Com esse simples convite (e antes da visita em si), foram dois dias ininterruptos de entrevistas e declarações aos mais variados canais de comunicação: rádios, tvs, podcasts e blogs. Os telefones do Museu não pararam de tocar – na maior parte das chamadas, potenciais visitantes agendando seus horários: turistas, famílias e curiosos. Escolas entraram em lista de espera para levar ao museu seus alunos, de diferentes locais e idades. As redes multiplicaram seus alcances e novas parcerias foram estabelecidas nas áreas acadêmicas e de Comunicação. O mesmo aconteceu nos Estados Unidos após o “caso Kanye West” (que rejeitou o convite). A diretora do Museu do Holocausto de Los Angeles, Beth Kean, afirmou que o engajamento aumentou positivamente e que novas escolas locais começaram a agendar visitas mediadas – inclusive algumas chegando ao espaço sem aviso prévio.

À medida que educadores e o público jovem se dirigem espontaneamente a um museu do Holocausto, outras portas se abrem e cumprimos nossa missão de educar e de transformar – independente se a visita específica do responsável por todo o rebuliço o sensibilize ou não. Ao contrário do que tweetou Shoshana Gottlieb, não se trata de uma questão de humor judaico, e sim de cidadania. O mesmo ocorre em potenciais convites ao Museu Afro Brasil, ao Museu da Diversidade Sexual, ao Cemitério dos Pretos Novos no Rio de Janeiro, a espaços de memória sobre a ditadura militar e até sobre a pandemia de Covid-19.
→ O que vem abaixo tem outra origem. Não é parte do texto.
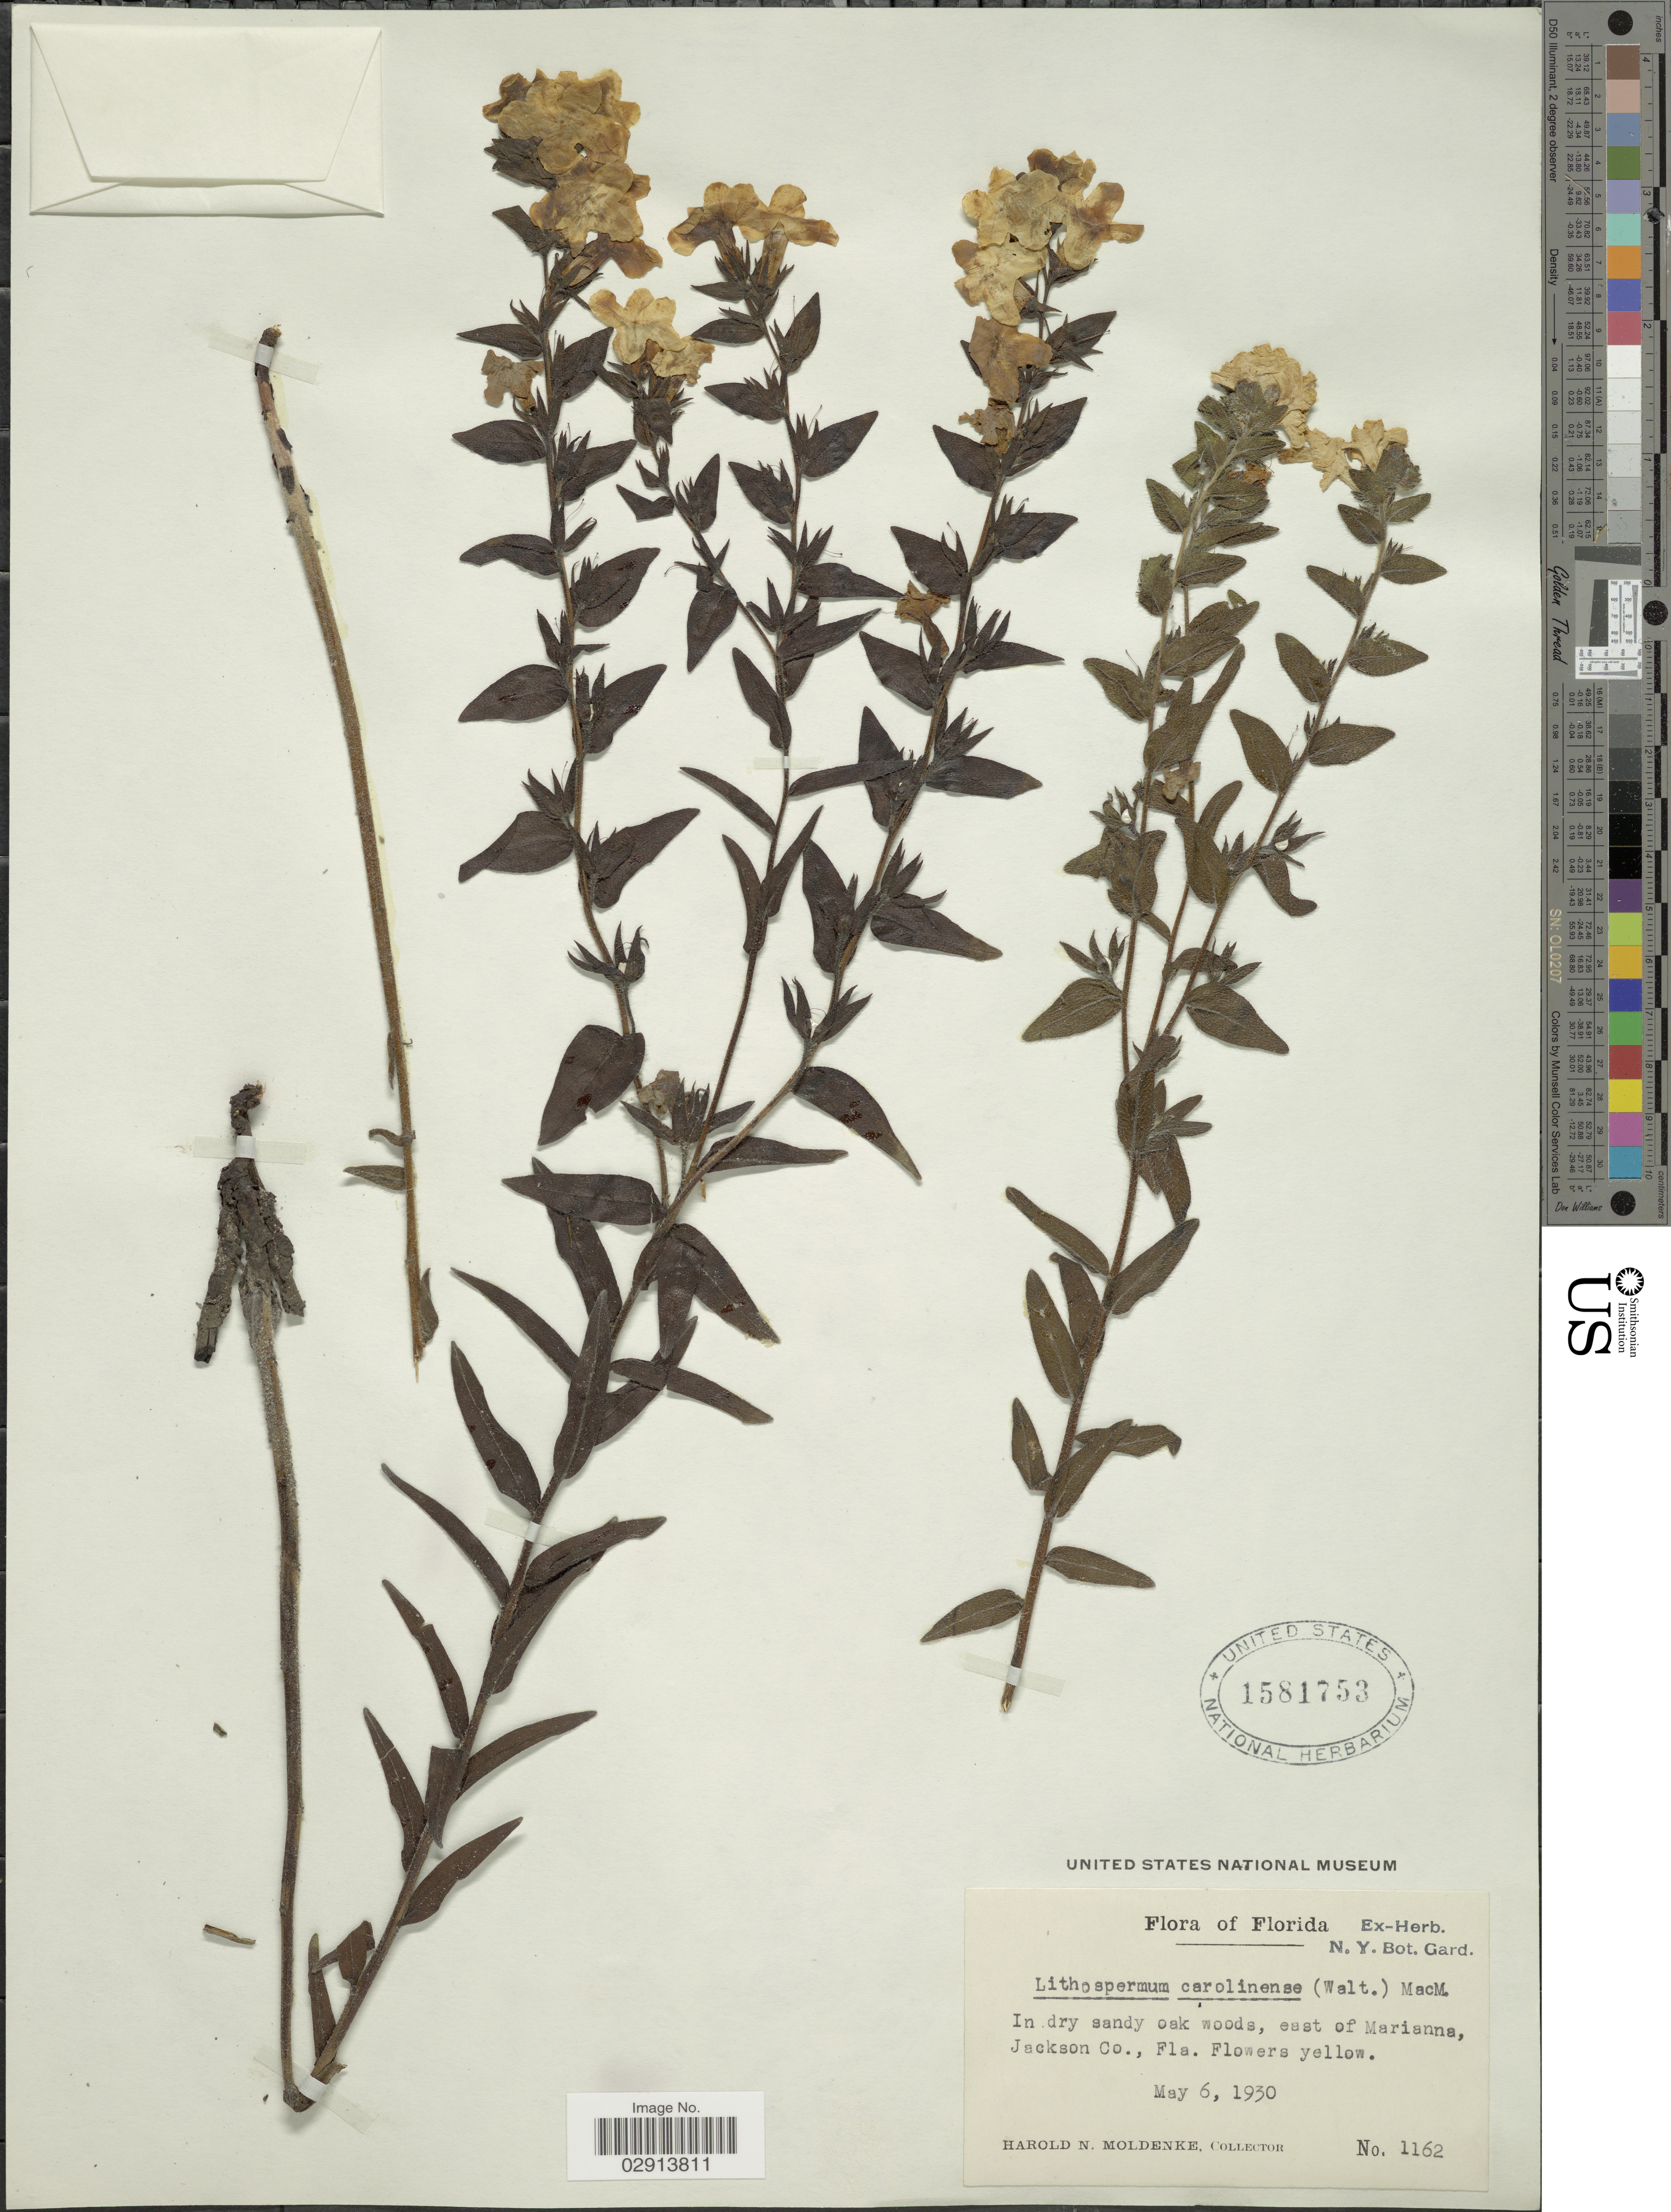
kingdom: Plantae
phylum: Tracheophyta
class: Magnoliopsida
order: Boraginales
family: Boraginaceae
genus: Lithospermum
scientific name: Lithospermum caroliniense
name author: (J.F. Gmel.) MacMill.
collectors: H. N. Moldenke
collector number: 1162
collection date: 1930-05-06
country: United States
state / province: Florida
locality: In dry sandy oak woods, east of Marianna, Jackson Co., Fla.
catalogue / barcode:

Nem sempre o convite espontâneo ao responsável por uma fala racista ou historicamente deturpada é a melhor – ou pelo menos a única – estratégia para lidar com as consequências de um discurso deplorável. A depender de cenários e circunstâncias, como o alcance e a gravidade, possíveis soluções envolvem esferas institucionais e até jurídicas, no campo criminal. Medidas judiciais cabíveis são importantes para demonstrar que não existe liberdade plena no Brasil: há leis e limites; e a liberdade individual se limita quando se choca com a liberdade do outro. No entanto, tais convites extrapolam o envolvido e atingem uma esfera muito maior de potenciais receptores da mensagem do museu, sejam pessoais ou institucionais.

Vivemos um momento social turbulento em que museus com temáticas de combate ao ódio e à intolerância precisam cada vez mais participar do debate público e, quando necessário, convidar pessoalmente figuras públicas responsáveis por declarações execráveis. Não por crer numa redenção instantânea delas, mas por entender a responsabilidade social dos museus e alcançar também outros públicos, num efeito dominó. Pode ser ainda uma utopia, mas esperamos, num futuro próximo, que esses convites sejam cada vez mais raros e desnecessários. Seguimos incansáveis.